Michael Kimmelman visits a housing project in Sevran, a Paris suburb, to see how architects have retrofitted the former eyesore into “an exemplary landmark.”
Google celebrated the 126th birthday of architect Ludwig Mies van der Rohe with a tribute on its home page featuring Crown Hall, a building he designed at the Illinois Institute of Technology. Guardian writer, Steve Rose takes a spin through the history books to ask a simple question: what would Mies have had to say about today’s design landscape?
A new exhibition of British postwar design on show at the V&A museum in London asks a provocative question: “How did we get from a broadly civic, welfare-minded postwar design culture to 21st century design industries whose essential purpose is to make as much money as possible?”
Google’s Big Data group co-lead, Martin Wattenberg, released a beautiful interactive visualization of the wind flow around the United States, based on wind data from the National Digital Forecast Database. (Screenshot shown, top.)
A clever interactive infographic created by Kiln for The Guardian allows readers to get a clear sense of global carbon emissions.

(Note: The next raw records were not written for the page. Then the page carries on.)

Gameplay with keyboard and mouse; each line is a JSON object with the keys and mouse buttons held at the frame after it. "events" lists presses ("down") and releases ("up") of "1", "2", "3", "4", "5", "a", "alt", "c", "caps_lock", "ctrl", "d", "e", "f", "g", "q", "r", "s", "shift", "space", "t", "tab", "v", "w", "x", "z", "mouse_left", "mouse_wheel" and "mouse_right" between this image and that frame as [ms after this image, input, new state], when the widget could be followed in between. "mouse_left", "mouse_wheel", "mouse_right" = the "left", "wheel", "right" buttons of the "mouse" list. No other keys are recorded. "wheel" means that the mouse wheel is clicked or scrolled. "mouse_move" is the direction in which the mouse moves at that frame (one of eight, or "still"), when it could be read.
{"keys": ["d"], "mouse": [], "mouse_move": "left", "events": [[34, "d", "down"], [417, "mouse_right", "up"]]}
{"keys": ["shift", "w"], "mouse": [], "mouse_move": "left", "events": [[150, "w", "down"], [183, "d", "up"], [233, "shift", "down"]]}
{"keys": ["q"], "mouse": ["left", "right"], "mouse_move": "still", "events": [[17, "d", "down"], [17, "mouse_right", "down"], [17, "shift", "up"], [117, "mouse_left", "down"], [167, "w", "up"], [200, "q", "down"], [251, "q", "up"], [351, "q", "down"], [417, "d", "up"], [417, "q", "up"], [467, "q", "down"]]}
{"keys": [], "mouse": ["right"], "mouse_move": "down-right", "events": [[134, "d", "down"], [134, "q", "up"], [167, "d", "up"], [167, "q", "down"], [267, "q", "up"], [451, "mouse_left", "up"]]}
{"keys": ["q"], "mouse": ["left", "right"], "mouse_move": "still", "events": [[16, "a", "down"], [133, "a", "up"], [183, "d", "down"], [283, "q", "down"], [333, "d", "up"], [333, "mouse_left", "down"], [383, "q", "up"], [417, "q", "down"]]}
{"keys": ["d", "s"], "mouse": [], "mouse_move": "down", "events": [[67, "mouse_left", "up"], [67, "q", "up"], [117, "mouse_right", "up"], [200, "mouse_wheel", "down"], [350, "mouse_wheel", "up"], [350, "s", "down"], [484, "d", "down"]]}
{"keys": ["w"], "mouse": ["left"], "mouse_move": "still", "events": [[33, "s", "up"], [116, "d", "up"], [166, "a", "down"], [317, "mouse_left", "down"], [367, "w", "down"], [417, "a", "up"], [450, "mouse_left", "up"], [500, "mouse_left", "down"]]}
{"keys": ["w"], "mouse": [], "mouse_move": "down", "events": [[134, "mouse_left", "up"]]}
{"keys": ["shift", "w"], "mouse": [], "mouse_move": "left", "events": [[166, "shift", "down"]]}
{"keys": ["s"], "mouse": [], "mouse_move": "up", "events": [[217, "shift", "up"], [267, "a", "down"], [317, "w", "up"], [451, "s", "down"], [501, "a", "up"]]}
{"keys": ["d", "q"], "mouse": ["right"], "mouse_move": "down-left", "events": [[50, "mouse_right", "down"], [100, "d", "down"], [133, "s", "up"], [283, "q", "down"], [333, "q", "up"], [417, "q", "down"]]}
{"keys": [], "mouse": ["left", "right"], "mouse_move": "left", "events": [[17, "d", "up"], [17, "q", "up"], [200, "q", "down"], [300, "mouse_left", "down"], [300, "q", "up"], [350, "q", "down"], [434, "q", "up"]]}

Great video on Fast Company Exist shows the inexorable, decades-long sprawl of Las Vegas via timelapse footage, compiled from NASA’s Landsat satellites.
Help Remedies has teamed up with the bone marrow donor center, DKMS, to provide donor registry kits inside of packs of band aids. It created a remarkably strange video as promotion. (Thanks to Jaci Pearse for the heads up!)
The Financial Times converted Grand Central Station into a branded interactive installation, and opened the “Graphic World” site to dig beneath the data.
In Gold We Trust: The Future of Money in an Age of Uncertainty is a new book from The Economist. This promo video poses the thought-provoking question: “Are we on the verge of a revolution in the technology we call money?”
And finally, I seem to have got into what can only be described as a heated debate. Last weekend, I gave a keynote speech at the Information Architecture Summit in New Orleans. Asked to put the field into some perspective, I caused a bit of a ruckus by suggesting that the linguistic disconnect between IA and the business world is a serious problem that benefits neither. This week, I got into a similar discussion online, with designer Jon Kolko, this time sparked by a Michael Bierut-penned piece arguing that cultural illiteracy among designers is profoundly troubling. Fun–and thought-provoking.